When Brandon Anderson takes a subsidized federal student loan this fall, it will be $1,000 costlier.
That's because Anderson is among 7 million undergraduates caught in the middle of a debate in Washington over whether to hold down, or let the 3.4% interest rate to double to 6.8% starting in July for undergraduates borrowing new subsidized federal student loans.
Anderson's route to college wasn't typical. A high school dropout, he served in Iraq in 2003 and 2004.
After his tour ended, Anderson returned to the state of Washington, where he was stationed. He completed his high-school level skills with a GED, and enrolled at the local Bellevue College, where he served as student body president.
Last year, Anderson doubled down on his education and transferred to the prestigious Georgetown University, where he is now studying for a Bachelor's degree in sociology, with hopes of running for political office one day.
Related: Student loan mess: What's at stake?
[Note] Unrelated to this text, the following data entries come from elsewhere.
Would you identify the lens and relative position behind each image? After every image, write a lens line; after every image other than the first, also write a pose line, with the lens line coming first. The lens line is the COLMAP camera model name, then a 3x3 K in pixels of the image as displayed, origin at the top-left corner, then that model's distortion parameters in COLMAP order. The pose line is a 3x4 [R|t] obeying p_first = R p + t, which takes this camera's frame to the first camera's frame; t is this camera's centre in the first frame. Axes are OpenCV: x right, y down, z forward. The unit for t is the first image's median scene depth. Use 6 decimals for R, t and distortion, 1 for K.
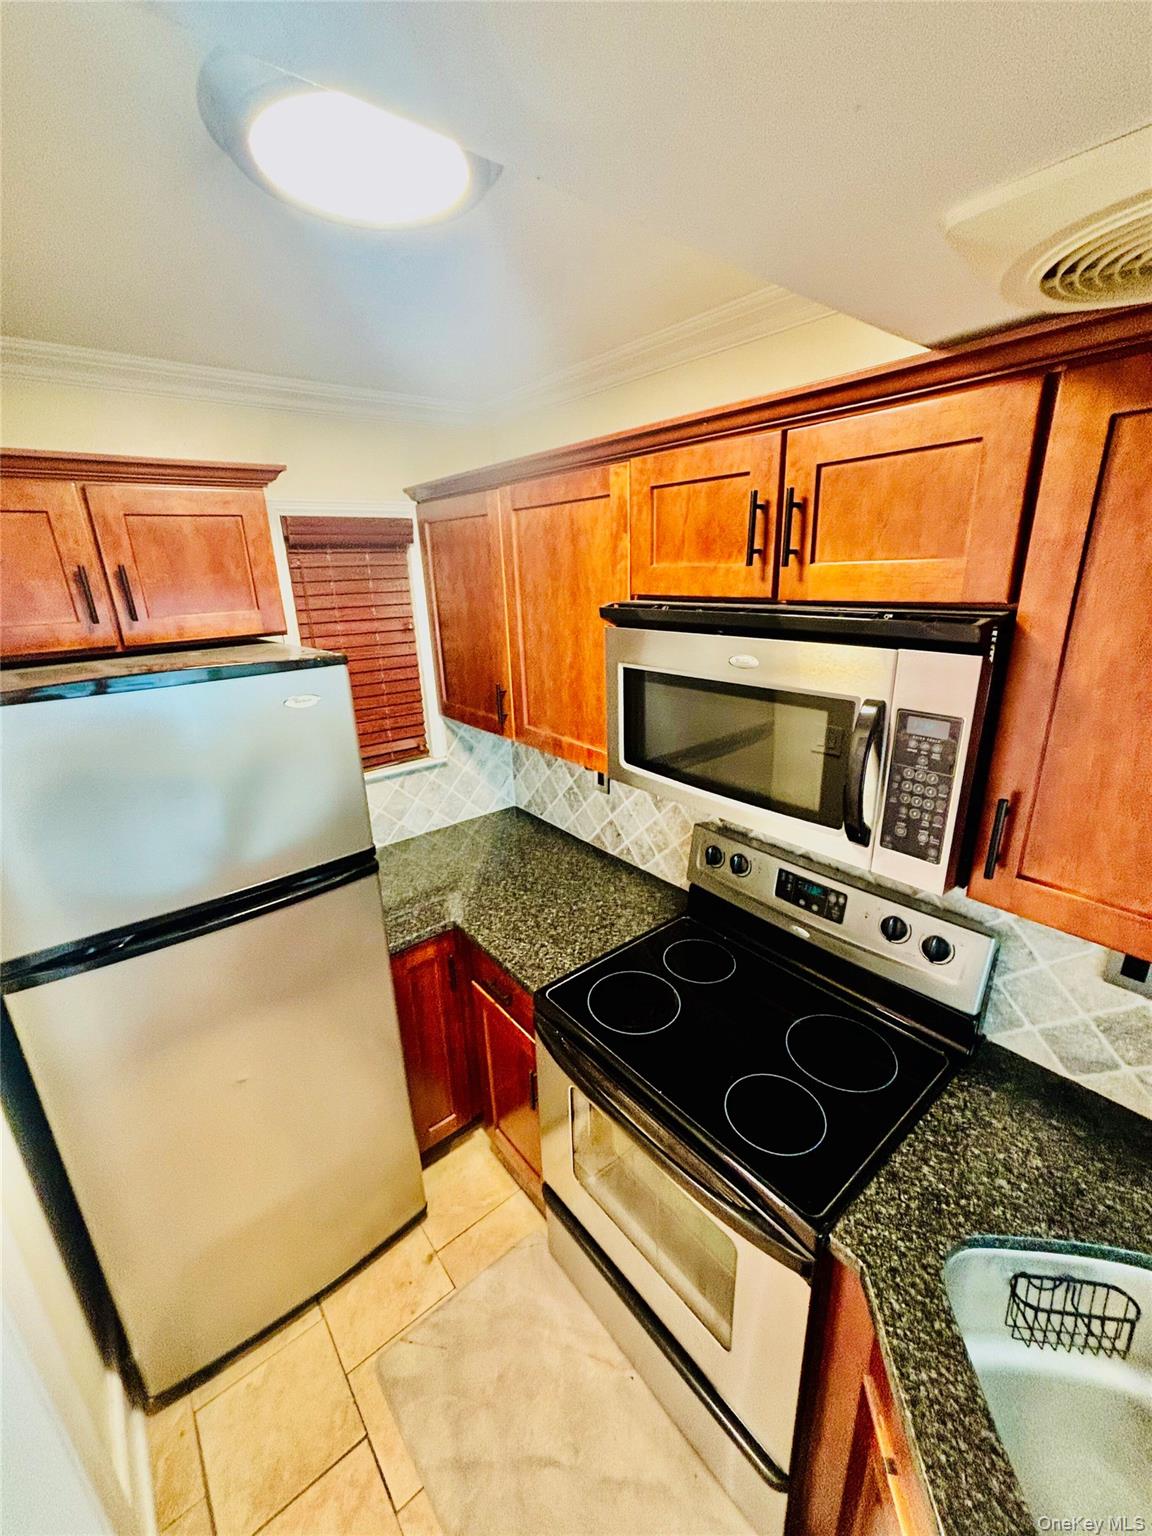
lens RADIAL K [[622.1, 0, 577.2], [0, 622.1, 763.9], [0, 0, 1]] dist [-0.003958, -0.000891]
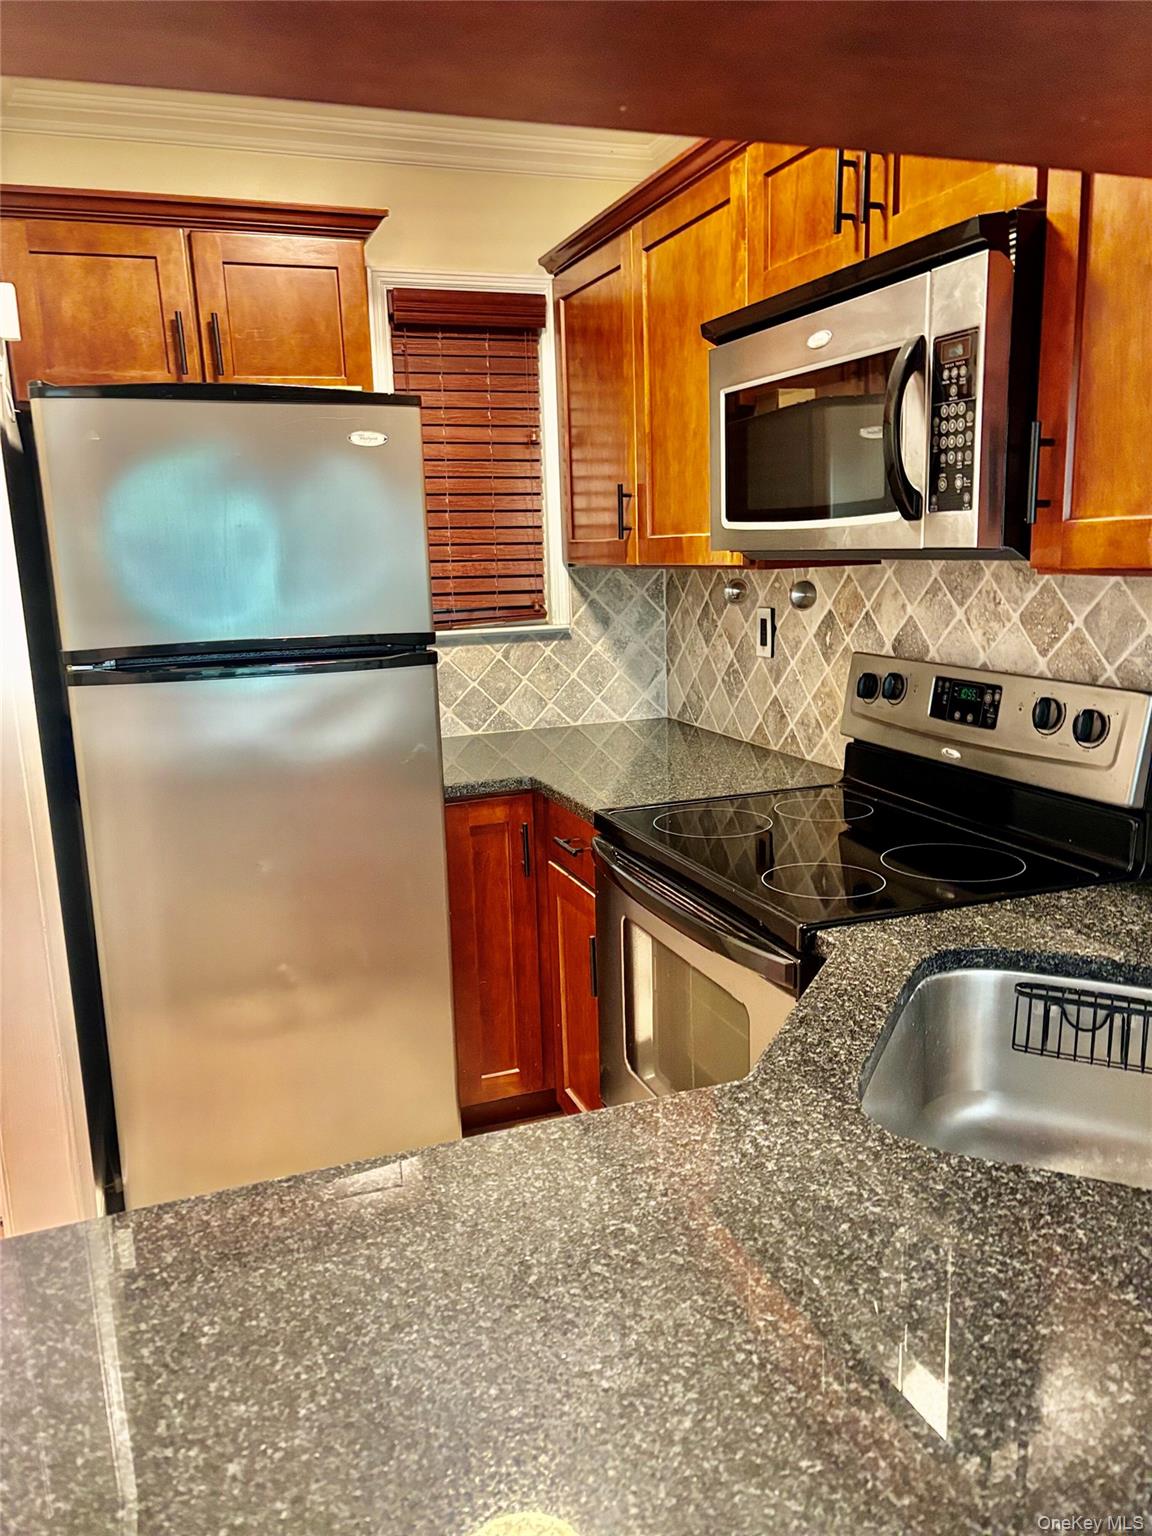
lens RADIAL K [[1171.3, 0, 572.0], [0, 1171.3, 778.0], [0, 0, 1]] dist [0.043734, -0.029438]
pose [[0.949063, 0.065629, -0.308177, 0.379928], [-0.096596, 0.991574, -0.086312, 0.479458], [0.299915, 0.111684, 0.947406, -0.459833]]
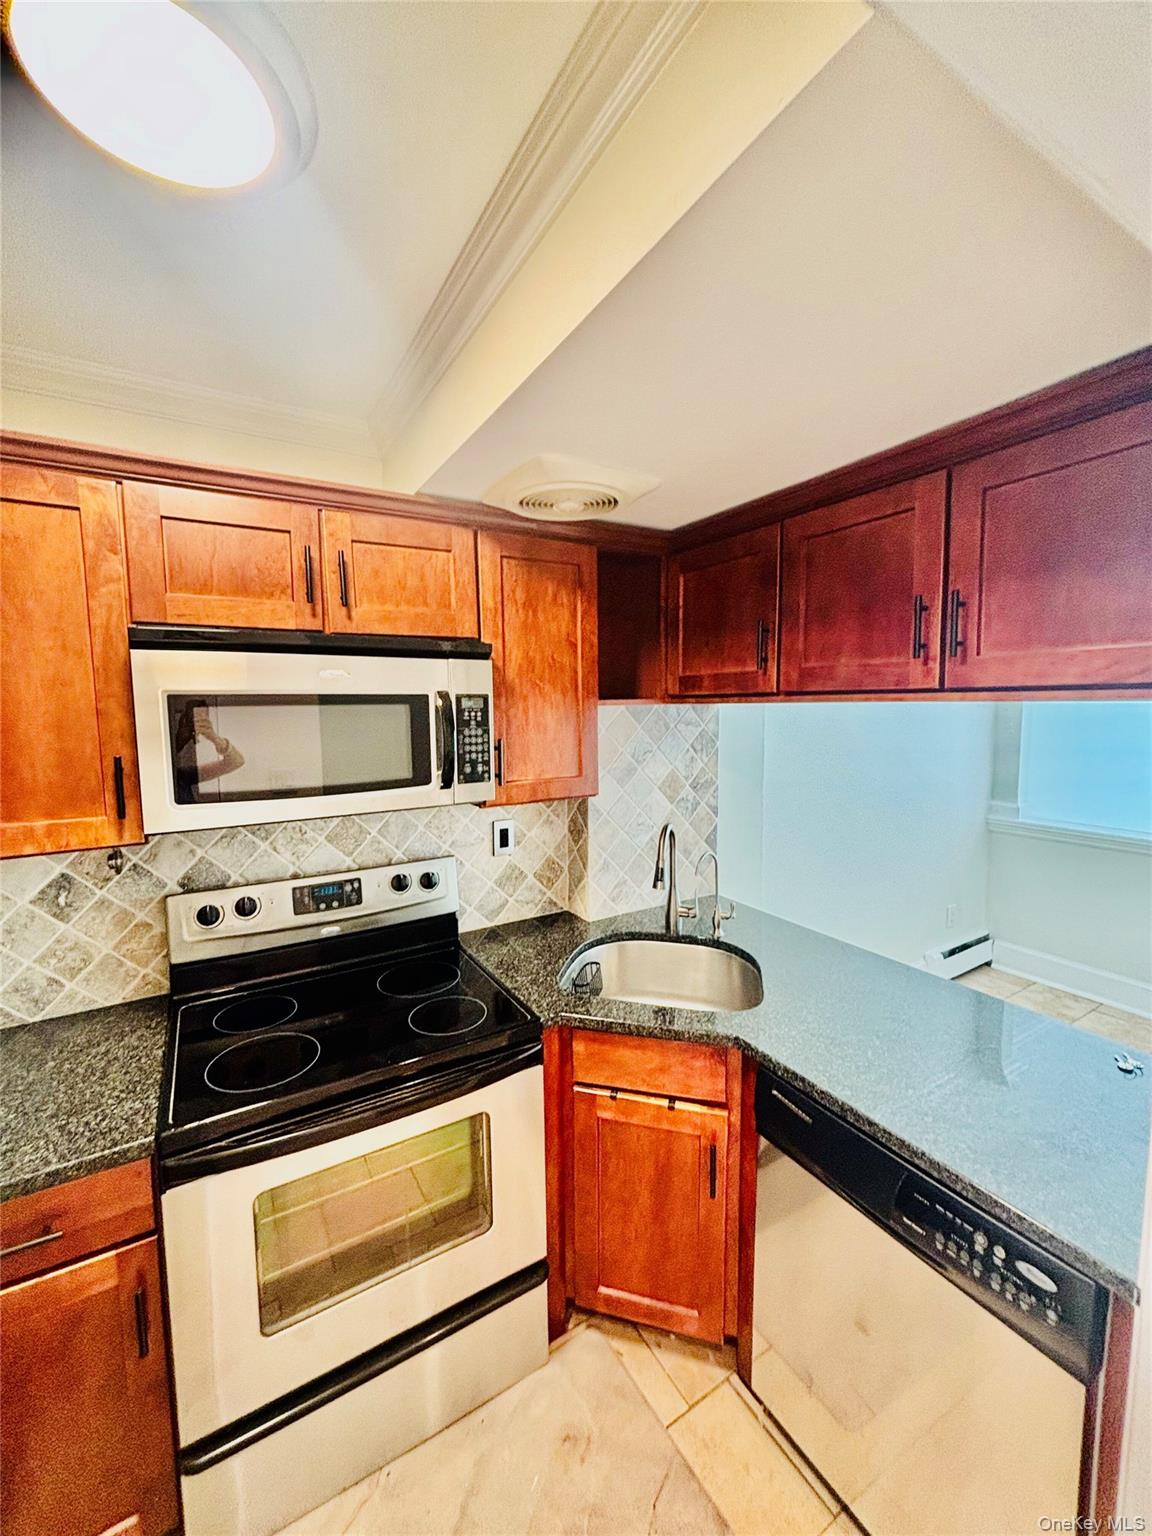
lens RADIAL K [[622.1, 0, 571.9], [0, 622.1, 771.1], [0, 0, 1]] dist [-0.003958, -0.000891]
pose [[0.140766, -0.079227, 0.986868, -0.712982], [0.312363, 0.949435, 0.031667, 0.097975], [-0.939476, 0.303803, 0.158396, 0.325761]]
Because he served in the military, Anderson's education at Bellevue College was covered by the government. But the post-9/11 GI Bill only covers about $21,000 per year at Georgetown. The funding runs out before Anderson finishes college, so he will have to fend for himself for much of his senior year.
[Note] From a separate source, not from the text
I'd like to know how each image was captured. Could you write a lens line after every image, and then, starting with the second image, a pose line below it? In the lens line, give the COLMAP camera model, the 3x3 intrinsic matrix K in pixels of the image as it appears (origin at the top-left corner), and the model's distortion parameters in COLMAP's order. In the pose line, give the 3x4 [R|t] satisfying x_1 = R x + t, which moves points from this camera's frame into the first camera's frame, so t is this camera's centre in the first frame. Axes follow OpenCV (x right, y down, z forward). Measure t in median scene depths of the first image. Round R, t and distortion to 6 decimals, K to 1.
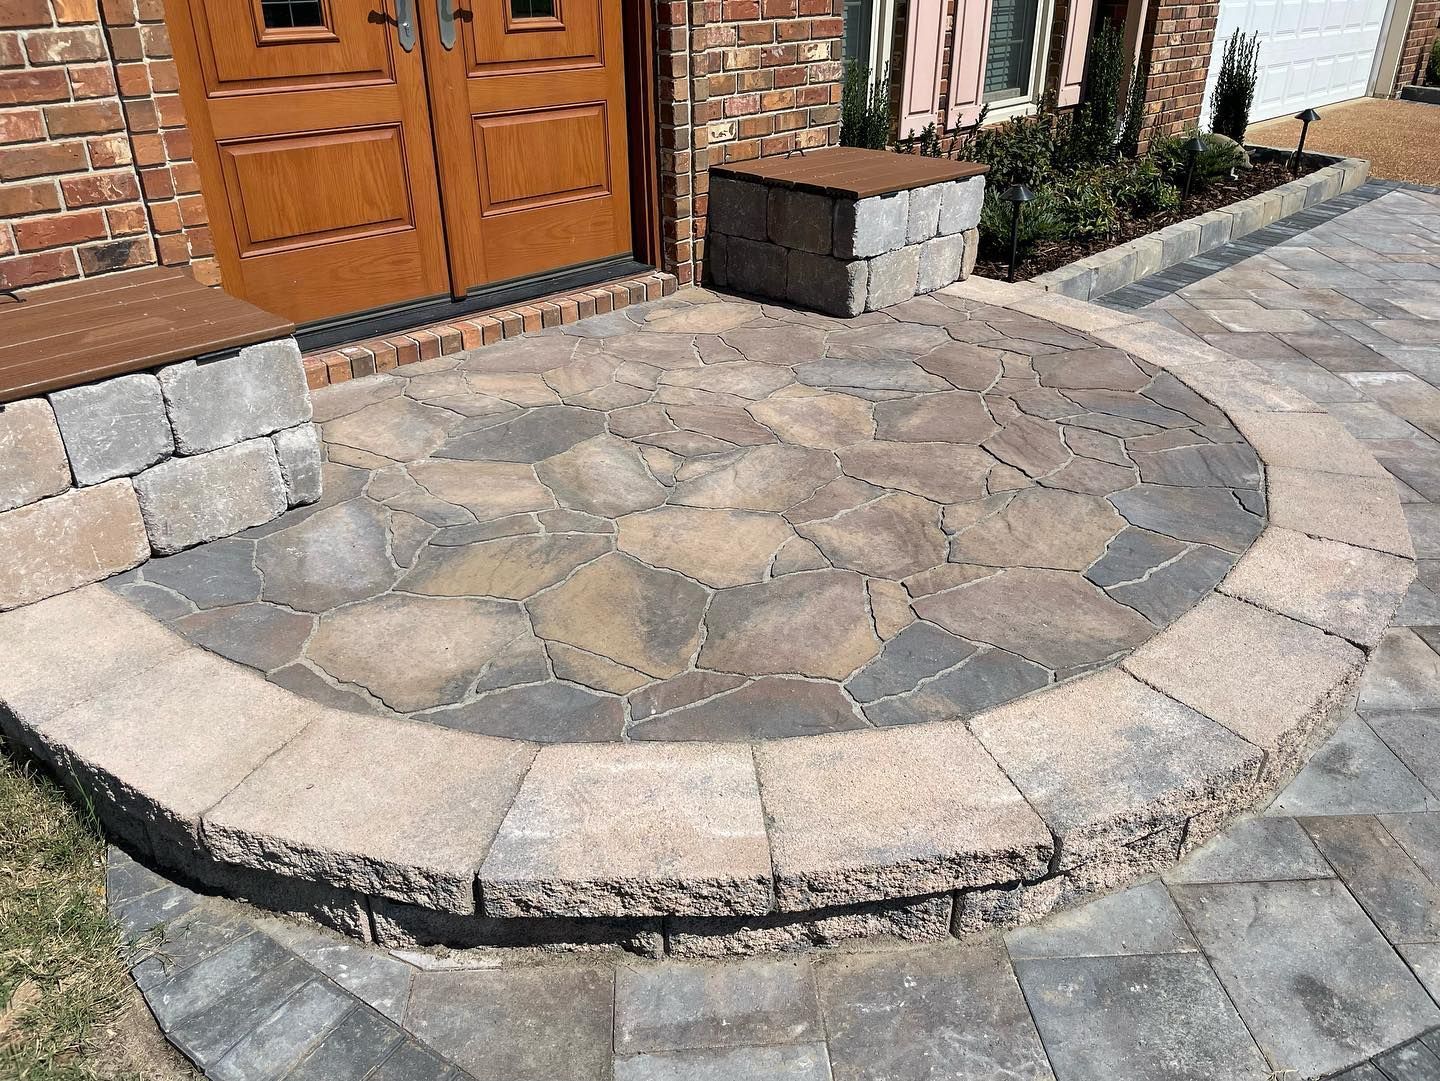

Transferring to Georgetown "has brought me incredible opportunities, but a top university comes with a high price tag," he said.
This fall, Anderson expects to take out $5,500 in subsidized Stafford loans for his last year of college. If Congress fails to act, his interest rate on the loans will double to 6.8%.
"My message to Congress is -- don't double my rate," said Anderson, 28, at a campaign to push for lower rates on Capitol Hill last week.
Anderson said he joined the campaign because he and most of his friends face crushing student loan debt. Anderson, who works two jobs, will start paying down his loans after he graduates next summer. In total, he will have a total of $25,000 in federal student loan debt.
"We can't use college as a sorting tool for the wealthy," he said.
Related: Class of 2013 grads average $35,200 in total debt
The impending July 1 rate hike will affect only undergraduates with subsidized loans, where the federal government absorbs some of the interest rate. This makes up about a third of government student loans, and they are awarded based on economic need.
Other undergraduate and graduate students who take out unsubsidized loans, have already been paying interest rates set at 6.8% since 2007.
Congress is expected to continue debating various plans the rest of this month. But it's looking increasingly likely that undergraduates with subsidized loans will be facing the higher rates.